Most of you probably know the ‘owner’ of a distribution group displayed in Outlook, Outlook Web App, and Active Directory Users and Computers (ADUC) is the managedBy attribute. What you may not know is that the managedBy attribute is a singled valued attribute. A Distribution Group can have multiple owners so where are the rest? The additional owners are in the multi-valued attribute msExchCoManagedByLink. Accept for the exposure of the managedBy attribute in the GUI, they are all the same. So, who cares? Well, the person exposed as the ‘owner’ is the lucky one who gets all the inquires about group membership etc.

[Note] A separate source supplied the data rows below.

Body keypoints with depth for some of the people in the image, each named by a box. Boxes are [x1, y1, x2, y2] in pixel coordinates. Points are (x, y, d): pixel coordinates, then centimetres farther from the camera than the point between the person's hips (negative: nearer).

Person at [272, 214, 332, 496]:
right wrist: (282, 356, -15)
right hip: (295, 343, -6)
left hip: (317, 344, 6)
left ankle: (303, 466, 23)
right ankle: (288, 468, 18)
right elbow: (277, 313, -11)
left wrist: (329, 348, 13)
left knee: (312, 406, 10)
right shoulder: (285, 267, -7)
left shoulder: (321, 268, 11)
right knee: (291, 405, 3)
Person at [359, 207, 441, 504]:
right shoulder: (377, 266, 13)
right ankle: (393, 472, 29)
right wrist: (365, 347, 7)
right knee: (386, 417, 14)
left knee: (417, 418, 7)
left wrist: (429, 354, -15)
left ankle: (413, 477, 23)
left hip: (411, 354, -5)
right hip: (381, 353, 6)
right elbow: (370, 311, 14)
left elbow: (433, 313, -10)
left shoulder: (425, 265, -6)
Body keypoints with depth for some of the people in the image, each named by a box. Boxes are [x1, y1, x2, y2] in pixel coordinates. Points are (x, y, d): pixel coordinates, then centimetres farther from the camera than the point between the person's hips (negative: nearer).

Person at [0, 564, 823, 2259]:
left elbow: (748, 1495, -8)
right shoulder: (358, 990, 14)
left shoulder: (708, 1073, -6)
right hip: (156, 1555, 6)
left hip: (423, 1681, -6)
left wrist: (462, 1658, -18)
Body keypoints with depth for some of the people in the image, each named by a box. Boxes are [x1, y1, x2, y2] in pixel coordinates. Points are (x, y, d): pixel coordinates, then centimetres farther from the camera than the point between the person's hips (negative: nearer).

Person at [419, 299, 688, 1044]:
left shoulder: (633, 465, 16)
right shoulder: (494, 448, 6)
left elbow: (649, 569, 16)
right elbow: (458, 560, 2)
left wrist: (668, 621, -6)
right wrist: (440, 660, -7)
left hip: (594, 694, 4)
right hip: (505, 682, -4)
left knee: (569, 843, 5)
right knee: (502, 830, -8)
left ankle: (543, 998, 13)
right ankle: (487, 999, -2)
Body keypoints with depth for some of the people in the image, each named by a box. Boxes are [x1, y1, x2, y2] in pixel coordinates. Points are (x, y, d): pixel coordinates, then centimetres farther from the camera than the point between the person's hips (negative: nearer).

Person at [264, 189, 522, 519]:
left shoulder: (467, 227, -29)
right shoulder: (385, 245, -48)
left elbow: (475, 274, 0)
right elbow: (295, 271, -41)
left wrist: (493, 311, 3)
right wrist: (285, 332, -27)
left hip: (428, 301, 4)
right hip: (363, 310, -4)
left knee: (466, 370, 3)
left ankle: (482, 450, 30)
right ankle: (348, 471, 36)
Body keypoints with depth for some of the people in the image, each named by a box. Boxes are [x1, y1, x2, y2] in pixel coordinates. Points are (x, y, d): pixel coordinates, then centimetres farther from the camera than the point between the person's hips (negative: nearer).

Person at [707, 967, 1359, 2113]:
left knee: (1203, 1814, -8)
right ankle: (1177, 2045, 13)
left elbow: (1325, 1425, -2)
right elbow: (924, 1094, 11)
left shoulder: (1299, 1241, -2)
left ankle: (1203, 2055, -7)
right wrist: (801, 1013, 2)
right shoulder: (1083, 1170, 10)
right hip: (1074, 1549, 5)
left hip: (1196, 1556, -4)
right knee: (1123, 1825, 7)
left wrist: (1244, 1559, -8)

Historically (prior to Exchange 2010) the usual solution was to put a Group in the managedBy attribute and put the owners in that group. With Exchange 2010, that was no longer allowed. The Attribute had to contain individual Mailboxes. The Exchange Team issued a script Set-DistributionGroupOwners.ps1. It enumerated the group membership and put the individual users (mailboxes) in the managedBy and msExchCoManagedByLink attributes. The script worked well and is still downloadable from Microsoft – Technet. It did create an issue, in that the user that wound up in the managedBy attribute was basically the first user that enumerated in the group expansion and that was pretty much impossible to control.

The solution was a Powershell Cmdlet I created that could be inserted in the Exchange Team script and shuffle the users around, moving the desired user to the managedBy attribute. That Cmdlet, as Set-DistributionOwner, was created in 2014. It was never publicly available.

Exchange 2013 Sp1 reversed the ‘no groups’ decision and the Exchange Team script fell out of use at least for my clients. To a certain extent controlling the managedBy user became less of an issue — but not completely. Some places still care who shows as the owner. I updated the Cmdlet to work outside the script as Set-DistributionGroupPreferredOwner for use in Exchange 2013, 2016, and O365. I have not tried it in 2019 but I see no reason it should not work.

The Cmdlet is written in VB .Net – unusual these days since everything seems to be written in C#. I will be publishing the source is on this site, or my VB site, along with installation instructions. I will also be putting it on GitHub for download. I may also sign the DLL to make running it easier.